Um estudo feito por médicos do Complexo Funfarme mostrou que a prevalência de Covid19 entre os pacientes assintomáticos é muito baixa. Ao todo, 107 voluntários participaram do experimento que aconteceu no mês de outubro do ano passado e os índices foram divulgados nesta semana.

“Uma das hipóteses é que a população com câncer se cuida melhor é mais aderente às medidas higiênicas contra Covid-19 em comparação com a população geral.
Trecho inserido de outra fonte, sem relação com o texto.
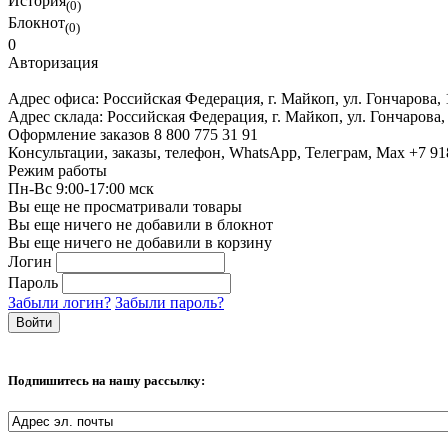
История
(0)
Блокнот
(0)
0
Авторизация
Адрес офиса:
Российская Федерация, г. Майкоп, ул. Гончарова,
Адрес склада:
Российская Федерация, г. Майкоп, ул. Гончарова,
Оформление заказов
8 800 775 31 91
Консультации, заказы, телефон, WhatsApp, Телеграм, Мах
+7 91
Режим работы
Пн-Вс 9:00-17:00 мск
Вы еще не просматривали товары
Вы еще ничего не добавили в блокнот
Вы еще ничего не добавили в корзину
Логин
Пароль
Забыли логин?
Забыли пароль?
Подпишитесь на нашу рассылку:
Evitar o contágio do novo coronavírus é fundamental, pois os pacientes com câncer, principalmente aqueles em tratamento quimioterápico, tem um risco mais alto de desenvolver complicações da Covid-19. O nosso estudo, no entanto, não prova que a população com câncer se cuida melhor, mas levanta essa hipótese que precisa ser confirmada em estudos posteriores “, afirma médico oncologista, Dr. Daniel Vilarim Araújo.

Os cuidados adotados pelos voluntários são os sugeridos pelo Ministério da Saúde, como uso de máscara, higienização das mãos com frequência e evitar contato com pessoas fora do círculo familiar.

Os pacientes voluntários fizeram os exames de RT-PCR e, dos 107, somente um testou positivo para a doença, o que totaliza 0,9% do total. “Estudos semelhantes foram conduzidos nos Estados Unidos e Canadá. Em ambos os países, os resultados ficaram no mesmo patamar. Ou seja, o resultado do estudo feito na instituição bate com a literatura mundial”, explica Dr. Daniel.

A maioria dos casos analisados é de pacientes que se encontram com doença metastática, ou seja, quando o tumor se dissemina além do local onde começou para outras partes do corpo. A maioria dos testados passava – ou ainda passa – por tratamento de quimioterapia.

O grande obstáculo para quem estuda a Covid-19 é saber justamente qual paciente individualmente tem maior chance de complicar. Sabemos que pessoas idosas, portadores de doenças crônicas, como câncer, diabetes, doenças cardíacas, etc. estão em maior risco de evoluir de maneira desfavorável, mas ainda dentro desses grupos, a maioria dos pacientes tem sintomas leves e evoluem bem.

“Esse é um dos grandes desafios da atual pandemia. Não sabemos quais os pacientes apresentarão complicações, sendo esta, portanto, uma doença da comunidade”, diz o médico.